What you have to do: Your answer must hold only the lines below from the line containing "middle tip: (421, 218)" through the line containing "pinky mcp: (923, 412)", each reproduced exactly.

Material supplied:
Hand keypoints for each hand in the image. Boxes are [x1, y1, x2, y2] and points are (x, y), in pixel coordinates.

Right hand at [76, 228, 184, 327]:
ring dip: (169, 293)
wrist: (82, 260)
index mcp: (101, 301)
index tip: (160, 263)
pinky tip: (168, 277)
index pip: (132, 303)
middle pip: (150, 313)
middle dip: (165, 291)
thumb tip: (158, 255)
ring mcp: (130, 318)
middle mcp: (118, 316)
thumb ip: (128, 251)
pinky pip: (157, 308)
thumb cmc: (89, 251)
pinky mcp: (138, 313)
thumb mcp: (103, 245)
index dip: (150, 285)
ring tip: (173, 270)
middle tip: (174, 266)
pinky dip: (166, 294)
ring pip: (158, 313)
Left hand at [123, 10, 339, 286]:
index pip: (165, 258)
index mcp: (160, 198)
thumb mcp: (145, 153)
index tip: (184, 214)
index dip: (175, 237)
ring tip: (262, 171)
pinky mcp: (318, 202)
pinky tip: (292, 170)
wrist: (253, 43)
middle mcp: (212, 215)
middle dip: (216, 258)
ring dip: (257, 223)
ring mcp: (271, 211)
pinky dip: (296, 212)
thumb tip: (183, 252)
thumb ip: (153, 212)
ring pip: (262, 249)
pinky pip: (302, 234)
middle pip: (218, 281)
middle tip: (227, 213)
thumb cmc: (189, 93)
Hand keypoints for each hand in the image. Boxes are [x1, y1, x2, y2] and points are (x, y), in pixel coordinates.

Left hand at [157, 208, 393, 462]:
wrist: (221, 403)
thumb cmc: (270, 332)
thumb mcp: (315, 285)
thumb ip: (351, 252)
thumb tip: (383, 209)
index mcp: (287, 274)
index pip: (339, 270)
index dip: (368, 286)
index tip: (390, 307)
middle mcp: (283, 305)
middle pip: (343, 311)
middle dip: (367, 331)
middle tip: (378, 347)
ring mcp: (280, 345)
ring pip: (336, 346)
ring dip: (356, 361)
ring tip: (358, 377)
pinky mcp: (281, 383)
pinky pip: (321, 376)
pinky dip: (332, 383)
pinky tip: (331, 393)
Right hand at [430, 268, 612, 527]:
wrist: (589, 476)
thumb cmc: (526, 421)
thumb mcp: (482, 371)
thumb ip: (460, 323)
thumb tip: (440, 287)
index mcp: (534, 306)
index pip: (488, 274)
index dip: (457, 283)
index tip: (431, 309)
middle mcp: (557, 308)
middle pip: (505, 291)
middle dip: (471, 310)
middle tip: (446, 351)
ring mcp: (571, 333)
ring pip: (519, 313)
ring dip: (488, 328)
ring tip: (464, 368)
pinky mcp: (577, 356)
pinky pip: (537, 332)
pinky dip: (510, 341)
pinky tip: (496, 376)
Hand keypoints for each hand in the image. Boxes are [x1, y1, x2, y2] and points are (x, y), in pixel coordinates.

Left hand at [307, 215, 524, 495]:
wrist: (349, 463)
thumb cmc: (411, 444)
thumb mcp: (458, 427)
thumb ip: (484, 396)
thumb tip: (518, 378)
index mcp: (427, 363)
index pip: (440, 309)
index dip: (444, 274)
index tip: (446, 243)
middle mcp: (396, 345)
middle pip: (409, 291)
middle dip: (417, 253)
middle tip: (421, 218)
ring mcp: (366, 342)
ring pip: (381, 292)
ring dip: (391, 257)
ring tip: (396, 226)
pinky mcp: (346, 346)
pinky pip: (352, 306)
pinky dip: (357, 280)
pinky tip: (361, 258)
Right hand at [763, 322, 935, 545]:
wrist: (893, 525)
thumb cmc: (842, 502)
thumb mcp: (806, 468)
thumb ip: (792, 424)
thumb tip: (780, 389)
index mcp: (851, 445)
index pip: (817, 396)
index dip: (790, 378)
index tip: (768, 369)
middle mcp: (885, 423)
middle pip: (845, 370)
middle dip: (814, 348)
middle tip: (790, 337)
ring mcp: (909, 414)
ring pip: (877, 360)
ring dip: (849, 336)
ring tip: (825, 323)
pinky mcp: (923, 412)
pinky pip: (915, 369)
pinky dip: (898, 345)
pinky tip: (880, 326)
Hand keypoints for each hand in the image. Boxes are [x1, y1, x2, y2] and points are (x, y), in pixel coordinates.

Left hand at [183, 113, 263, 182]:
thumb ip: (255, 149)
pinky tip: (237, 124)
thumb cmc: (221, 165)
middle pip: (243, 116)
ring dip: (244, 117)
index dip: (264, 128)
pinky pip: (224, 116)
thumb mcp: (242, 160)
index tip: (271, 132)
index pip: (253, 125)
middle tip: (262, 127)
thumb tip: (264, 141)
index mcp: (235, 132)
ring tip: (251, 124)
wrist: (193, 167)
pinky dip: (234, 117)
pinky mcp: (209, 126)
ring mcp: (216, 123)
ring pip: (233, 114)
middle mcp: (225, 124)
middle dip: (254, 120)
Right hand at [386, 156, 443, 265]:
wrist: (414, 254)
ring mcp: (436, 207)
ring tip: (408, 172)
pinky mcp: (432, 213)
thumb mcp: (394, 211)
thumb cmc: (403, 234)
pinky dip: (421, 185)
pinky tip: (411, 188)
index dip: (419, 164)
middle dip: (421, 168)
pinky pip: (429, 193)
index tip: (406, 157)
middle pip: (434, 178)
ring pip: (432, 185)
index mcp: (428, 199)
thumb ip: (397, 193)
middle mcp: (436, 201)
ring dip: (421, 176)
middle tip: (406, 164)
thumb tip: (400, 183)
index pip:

Response box:
middle tip: (421, 218)
ring mcp: (366, 342)
ring pip: (381, 292)
ring dip: (391, 257)
ring tip: (396, 226)
pinky mcp: (346, 346)
pinky pip: (352, 306)
pinky dip: (357, 280)
pinky tip: (361, 258)
Right hand at [763, 322, 935, 545]:
wrist: (893, 525)
thumb cmc: (842, 502)
thumb mcp: (806, 468)
thumb ip: (792, 424)
thumb tip: (780, 389)
index mcp: (851, 445)
index pip: (817, 396)
index dip: (790, 378)
index tip: (768, 369)
middle mcp: (885, 423)
middle pip: (845, 370)
middle dip: (814, 348)
middle tip: (790, 337)
ring mcp: (909, 414)
ring pip: (877, 360)
ring dip: (849, 336)
ring tip: (825, 323)
pinky mcp: (923, 412)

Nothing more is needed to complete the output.